# To-do item
Find the word "donor" in the listing below. Copy every line that has it.

Data for analysis Start Marker

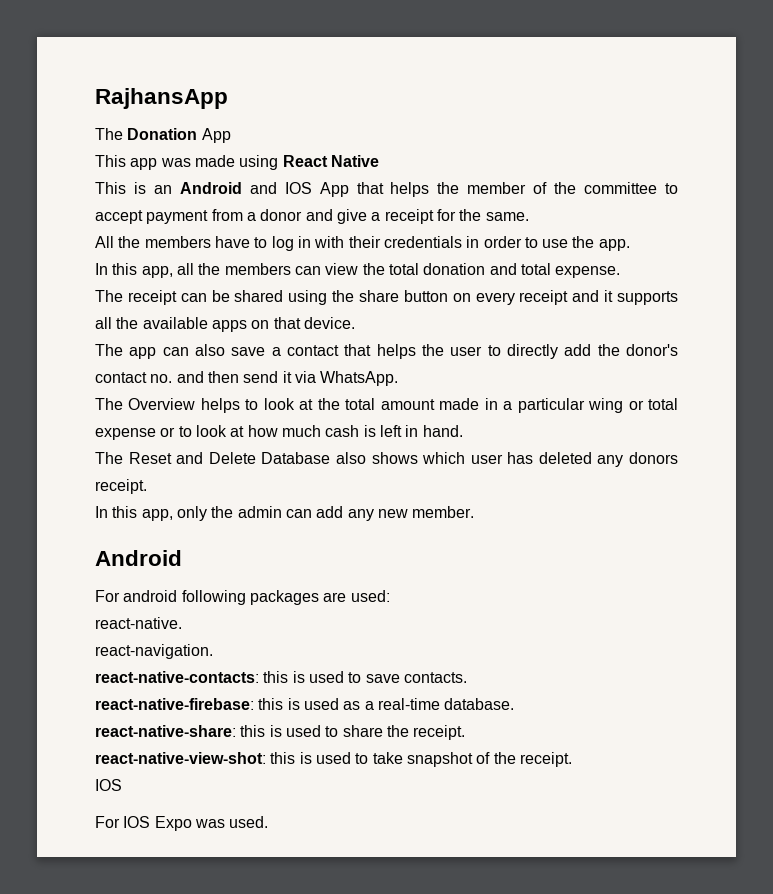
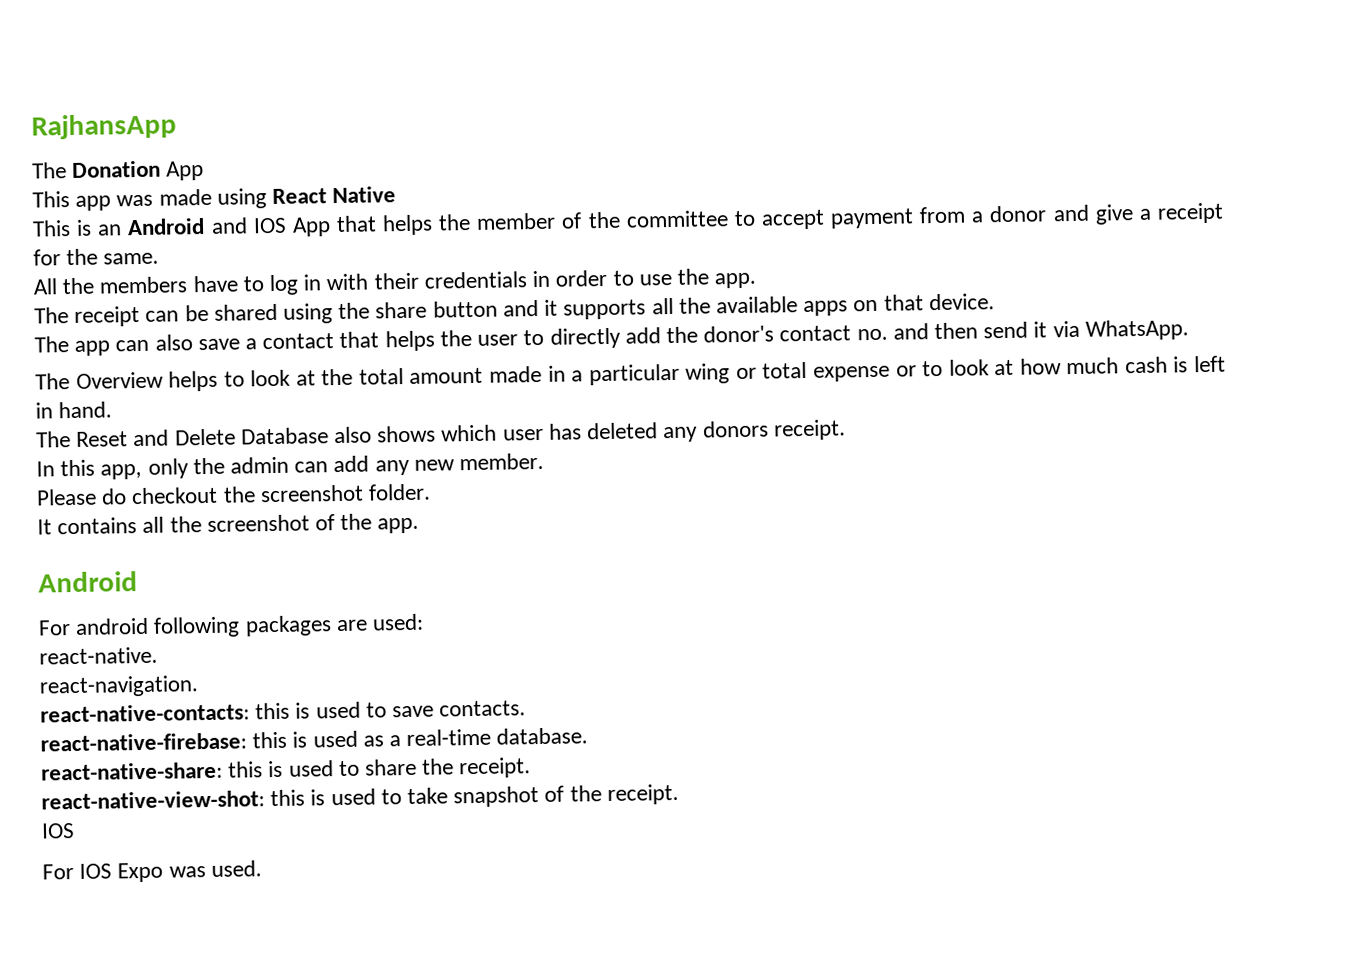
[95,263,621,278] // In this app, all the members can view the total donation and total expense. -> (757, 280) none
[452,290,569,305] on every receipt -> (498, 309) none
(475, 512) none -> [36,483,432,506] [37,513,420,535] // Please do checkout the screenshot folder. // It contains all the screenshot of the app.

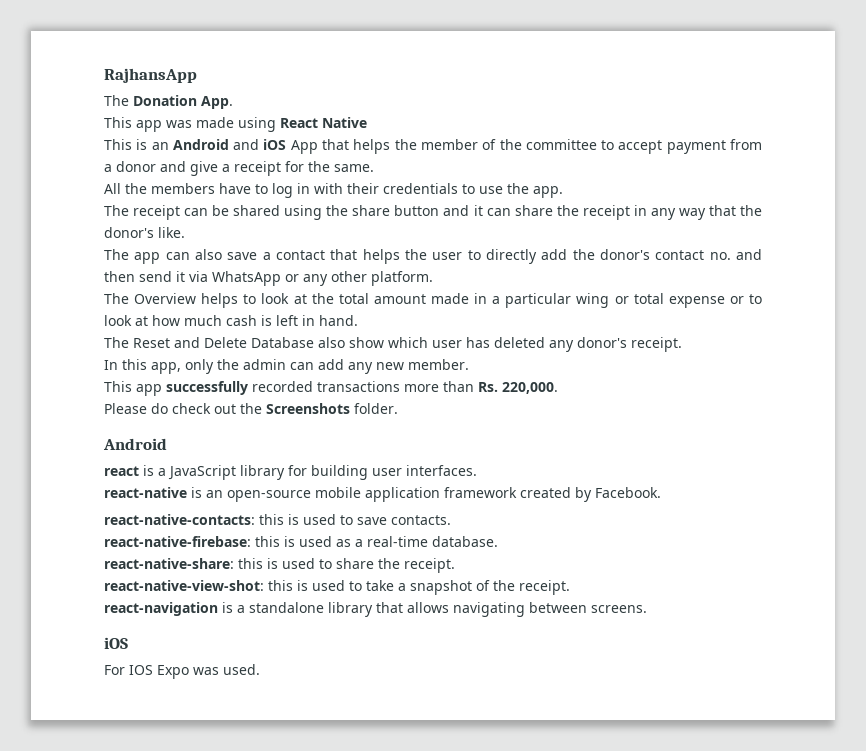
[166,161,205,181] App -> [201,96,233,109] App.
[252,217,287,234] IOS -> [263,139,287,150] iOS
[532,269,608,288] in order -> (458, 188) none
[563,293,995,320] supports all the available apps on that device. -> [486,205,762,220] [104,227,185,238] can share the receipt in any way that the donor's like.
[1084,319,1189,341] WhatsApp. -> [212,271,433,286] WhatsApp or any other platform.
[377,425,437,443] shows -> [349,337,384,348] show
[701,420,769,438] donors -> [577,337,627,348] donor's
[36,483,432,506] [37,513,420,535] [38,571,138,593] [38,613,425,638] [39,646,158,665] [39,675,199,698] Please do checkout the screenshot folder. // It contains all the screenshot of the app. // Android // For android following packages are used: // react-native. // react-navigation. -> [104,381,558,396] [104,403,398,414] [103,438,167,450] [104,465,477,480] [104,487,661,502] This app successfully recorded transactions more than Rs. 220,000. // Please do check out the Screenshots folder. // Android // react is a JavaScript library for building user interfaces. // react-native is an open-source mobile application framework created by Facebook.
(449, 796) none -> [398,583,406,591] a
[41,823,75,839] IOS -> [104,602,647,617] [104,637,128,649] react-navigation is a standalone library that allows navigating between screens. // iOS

Data for analysis End Marker

# Answer box
[563,293,995,320] supports all the available apps on that device. -> [486,205,762,220] [104,227,185,238] can share the receipt in any way that the donor's like.
[701,420,769,438] donors -> [577,337,627,348] donor's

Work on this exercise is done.